··· Listing

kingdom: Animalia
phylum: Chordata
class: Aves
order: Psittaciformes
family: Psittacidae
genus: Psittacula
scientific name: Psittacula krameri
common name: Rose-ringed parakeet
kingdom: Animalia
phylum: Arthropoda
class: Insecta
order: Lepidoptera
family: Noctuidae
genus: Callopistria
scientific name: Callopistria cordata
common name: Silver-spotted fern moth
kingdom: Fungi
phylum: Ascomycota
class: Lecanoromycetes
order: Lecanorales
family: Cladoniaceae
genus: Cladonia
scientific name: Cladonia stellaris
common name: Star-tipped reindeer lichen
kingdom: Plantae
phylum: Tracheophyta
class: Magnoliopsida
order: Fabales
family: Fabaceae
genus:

······

■ Exercise requirements
Take the records from the first line through the line that has "kingdom: Plantae", and change every "common name" in those lines to "vernacular name", leaving the rest untouched.

■ The response
kingdom: Animalia
phylum: Chordata
class: Aves
order: Psittaciformes
family: Psittacidae
genus: Psittacula
scientific name: Psittacula krameri
vernacular name: Rose-ringed parakeet
kingdom: Animalia
phylum: Arthropoda
class: Insecta
order: Lepidoptera
family: Noctuidae
genus: Callopistria
scientific name: Callopistria cordata
vernacular name: Silver-spotted fern moth
kingdom: Fungi
phylum: Ascomycota
class: Lecanoromycetes
order: Lecanorales
family: Cladoniaceae
genus: Cladonia
scientific name: Cladonia stellaris
vernacular name: Star-tipped reindeer lichen
kingdom: Plantae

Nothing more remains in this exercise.